Page-level text extractions:

______________________________

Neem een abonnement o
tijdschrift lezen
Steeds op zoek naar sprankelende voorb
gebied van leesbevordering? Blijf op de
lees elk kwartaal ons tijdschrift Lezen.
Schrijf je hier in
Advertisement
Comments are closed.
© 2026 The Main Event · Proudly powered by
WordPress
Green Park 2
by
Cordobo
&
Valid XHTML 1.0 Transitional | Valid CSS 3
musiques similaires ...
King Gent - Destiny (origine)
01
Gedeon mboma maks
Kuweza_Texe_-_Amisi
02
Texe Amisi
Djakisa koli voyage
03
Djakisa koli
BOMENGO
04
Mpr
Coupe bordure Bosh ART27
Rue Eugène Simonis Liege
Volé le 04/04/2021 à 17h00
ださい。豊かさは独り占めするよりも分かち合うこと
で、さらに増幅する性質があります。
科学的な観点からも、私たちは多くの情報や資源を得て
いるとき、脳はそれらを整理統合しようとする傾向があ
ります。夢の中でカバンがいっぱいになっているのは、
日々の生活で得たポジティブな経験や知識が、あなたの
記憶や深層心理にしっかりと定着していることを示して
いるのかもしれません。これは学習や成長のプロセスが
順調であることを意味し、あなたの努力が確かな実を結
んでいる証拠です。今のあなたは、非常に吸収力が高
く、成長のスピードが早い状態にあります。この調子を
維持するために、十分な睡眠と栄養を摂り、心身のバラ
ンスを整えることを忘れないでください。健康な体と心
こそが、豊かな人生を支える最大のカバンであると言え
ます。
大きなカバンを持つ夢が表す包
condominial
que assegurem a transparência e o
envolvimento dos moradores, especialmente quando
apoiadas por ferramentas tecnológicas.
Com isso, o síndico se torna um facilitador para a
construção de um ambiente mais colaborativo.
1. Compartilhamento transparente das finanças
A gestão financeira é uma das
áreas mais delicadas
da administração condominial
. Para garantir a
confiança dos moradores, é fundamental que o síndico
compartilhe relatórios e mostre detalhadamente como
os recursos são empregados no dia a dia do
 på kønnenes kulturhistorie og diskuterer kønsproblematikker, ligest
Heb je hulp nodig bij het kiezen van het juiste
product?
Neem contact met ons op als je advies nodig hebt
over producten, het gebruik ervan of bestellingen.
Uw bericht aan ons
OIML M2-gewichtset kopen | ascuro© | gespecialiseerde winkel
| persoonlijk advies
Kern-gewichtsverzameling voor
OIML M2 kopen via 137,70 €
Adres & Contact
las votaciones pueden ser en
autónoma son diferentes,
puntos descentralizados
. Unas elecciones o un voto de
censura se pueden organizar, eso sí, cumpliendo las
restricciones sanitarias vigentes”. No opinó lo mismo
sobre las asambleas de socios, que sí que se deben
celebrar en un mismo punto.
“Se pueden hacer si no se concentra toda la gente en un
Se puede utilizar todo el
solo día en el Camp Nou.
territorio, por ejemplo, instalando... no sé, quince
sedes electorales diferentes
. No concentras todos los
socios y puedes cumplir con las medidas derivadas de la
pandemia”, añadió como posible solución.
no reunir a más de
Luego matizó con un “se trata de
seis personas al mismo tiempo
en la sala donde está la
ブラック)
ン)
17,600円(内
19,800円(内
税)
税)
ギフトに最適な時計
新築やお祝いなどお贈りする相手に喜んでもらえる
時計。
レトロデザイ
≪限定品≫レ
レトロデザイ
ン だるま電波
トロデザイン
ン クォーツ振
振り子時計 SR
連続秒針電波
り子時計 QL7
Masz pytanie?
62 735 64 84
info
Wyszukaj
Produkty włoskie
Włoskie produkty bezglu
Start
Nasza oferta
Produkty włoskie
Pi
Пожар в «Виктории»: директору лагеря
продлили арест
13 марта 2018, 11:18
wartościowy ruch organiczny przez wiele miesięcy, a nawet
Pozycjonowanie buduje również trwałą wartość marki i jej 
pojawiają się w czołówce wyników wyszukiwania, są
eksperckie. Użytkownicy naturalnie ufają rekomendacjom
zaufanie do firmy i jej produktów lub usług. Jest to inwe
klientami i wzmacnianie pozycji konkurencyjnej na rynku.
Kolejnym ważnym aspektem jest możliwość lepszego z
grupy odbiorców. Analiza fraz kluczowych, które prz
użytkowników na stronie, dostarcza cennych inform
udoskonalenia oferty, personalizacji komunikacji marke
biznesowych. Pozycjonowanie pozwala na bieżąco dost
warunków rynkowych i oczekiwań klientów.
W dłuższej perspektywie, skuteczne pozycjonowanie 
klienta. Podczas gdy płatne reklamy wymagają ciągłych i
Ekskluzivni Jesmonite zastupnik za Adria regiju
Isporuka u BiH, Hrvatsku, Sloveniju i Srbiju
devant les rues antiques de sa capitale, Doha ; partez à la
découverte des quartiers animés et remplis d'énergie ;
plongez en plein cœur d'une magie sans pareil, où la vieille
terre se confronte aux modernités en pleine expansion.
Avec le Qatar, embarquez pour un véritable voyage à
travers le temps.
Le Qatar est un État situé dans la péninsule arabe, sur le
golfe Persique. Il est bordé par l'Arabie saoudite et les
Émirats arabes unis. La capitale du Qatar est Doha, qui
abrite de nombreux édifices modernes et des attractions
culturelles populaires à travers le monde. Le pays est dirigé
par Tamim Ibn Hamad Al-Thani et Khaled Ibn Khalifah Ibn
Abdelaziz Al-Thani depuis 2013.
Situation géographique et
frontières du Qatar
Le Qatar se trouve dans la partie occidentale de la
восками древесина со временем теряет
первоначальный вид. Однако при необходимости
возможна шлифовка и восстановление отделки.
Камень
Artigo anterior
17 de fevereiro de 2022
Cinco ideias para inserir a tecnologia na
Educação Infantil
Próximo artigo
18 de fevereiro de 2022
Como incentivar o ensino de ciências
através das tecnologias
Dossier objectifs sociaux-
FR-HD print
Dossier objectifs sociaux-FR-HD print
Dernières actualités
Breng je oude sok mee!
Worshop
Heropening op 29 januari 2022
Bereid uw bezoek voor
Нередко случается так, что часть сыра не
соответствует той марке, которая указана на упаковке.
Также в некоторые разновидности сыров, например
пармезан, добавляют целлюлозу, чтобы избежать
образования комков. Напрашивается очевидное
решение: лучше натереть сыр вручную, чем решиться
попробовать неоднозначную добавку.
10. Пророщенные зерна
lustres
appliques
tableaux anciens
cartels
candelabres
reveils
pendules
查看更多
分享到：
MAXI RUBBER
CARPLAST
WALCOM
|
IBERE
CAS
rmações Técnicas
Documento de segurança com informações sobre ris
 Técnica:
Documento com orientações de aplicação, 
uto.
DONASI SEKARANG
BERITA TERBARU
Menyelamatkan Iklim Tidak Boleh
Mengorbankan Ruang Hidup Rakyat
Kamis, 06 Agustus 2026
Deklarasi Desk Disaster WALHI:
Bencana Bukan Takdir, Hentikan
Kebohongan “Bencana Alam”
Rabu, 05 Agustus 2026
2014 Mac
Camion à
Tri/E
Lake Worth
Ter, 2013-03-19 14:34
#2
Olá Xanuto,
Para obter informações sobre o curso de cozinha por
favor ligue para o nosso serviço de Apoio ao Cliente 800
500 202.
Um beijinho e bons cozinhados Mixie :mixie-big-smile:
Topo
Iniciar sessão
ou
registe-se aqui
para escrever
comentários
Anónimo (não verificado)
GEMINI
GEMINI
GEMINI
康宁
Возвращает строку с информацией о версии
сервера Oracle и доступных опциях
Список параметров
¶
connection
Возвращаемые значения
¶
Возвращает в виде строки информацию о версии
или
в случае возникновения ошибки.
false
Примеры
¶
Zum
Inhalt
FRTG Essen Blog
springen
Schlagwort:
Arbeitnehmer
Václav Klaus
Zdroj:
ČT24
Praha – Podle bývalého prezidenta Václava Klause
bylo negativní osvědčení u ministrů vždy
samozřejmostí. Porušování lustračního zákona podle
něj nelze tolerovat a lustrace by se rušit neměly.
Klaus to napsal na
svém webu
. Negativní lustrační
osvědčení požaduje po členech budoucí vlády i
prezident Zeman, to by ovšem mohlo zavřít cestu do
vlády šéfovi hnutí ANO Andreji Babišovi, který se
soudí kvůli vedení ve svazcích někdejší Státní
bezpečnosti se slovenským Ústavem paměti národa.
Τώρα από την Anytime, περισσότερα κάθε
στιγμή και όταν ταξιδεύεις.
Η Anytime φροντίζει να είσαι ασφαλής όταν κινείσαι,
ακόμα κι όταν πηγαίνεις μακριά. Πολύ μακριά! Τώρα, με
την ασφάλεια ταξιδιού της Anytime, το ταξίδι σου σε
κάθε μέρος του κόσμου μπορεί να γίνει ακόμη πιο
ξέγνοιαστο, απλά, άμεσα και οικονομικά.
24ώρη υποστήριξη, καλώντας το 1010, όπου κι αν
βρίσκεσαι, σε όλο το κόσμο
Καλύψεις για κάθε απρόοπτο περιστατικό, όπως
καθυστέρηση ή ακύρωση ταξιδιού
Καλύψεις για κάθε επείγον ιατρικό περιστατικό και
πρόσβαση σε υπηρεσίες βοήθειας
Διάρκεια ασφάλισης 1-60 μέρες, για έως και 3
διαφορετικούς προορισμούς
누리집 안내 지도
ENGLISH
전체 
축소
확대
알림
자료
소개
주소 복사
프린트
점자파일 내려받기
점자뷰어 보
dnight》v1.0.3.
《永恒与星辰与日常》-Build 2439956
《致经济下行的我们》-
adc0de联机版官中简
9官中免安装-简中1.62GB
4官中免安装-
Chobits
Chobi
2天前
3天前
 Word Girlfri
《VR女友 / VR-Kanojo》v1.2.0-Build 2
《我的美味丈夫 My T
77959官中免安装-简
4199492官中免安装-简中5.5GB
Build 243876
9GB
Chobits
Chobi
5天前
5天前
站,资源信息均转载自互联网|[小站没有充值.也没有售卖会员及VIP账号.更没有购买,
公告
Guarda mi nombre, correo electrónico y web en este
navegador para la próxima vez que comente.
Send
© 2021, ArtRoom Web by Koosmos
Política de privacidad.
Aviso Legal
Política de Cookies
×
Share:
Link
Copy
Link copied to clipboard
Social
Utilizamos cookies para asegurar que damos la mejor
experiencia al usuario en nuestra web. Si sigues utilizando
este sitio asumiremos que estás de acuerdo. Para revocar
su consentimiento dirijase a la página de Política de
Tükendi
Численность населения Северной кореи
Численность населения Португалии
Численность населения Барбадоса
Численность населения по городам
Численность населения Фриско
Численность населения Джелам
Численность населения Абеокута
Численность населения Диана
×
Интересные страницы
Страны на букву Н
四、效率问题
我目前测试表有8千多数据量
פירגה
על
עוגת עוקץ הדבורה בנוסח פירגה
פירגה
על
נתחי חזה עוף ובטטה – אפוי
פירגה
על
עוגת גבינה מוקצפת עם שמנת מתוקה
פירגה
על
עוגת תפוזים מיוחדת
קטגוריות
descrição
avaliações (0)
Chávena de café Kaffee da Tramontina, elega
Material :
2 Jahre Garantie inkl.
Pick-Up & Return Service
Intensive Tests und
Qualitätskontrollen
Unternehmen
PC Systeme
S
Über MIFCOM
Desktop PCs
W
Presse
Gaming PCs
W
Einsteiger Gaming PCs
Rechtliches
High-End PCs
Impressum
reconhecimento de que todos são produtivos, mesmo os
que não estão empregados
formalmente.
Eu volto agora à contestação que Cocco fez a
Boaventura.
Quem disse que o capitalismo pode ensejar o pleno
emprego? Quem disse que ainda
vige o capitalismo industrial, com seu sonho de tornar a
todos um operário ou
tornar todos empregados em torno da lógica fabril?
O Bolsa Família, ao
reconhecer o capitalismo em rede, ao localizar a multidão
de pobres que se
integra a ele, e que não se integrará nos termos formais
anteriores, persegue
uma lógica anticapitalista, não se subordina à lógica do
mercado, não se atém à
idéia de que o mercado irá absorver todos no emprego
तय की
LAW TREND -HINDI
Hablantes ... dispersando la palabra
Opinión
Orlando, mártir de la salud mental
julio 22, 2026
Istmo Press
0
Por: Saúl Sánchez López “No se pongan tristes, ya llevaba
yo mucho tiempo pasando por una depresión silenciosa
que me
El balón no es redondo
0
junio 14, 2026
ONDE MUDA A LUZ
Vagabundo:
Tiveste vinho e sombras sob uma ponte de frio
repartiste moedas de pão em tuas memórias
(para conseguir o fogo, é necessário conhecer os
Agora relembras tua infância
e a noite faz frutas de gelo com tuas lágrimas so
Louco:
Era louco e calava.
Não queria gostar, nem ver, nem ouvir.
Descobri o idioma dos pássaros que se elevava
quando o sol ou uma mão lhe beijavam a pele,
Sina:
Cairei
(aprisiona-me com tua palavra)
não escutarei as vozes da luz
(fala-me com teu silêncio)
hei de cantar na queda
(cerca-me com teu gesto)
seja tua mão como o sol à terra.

______________________________

### Task description:
The lines above that hold the string "tuas" are to be located and copied.

### Task response:
repartiste moedas de pão em tuas memórias
e a noite faz frutas de gelo com tuas lágrimas so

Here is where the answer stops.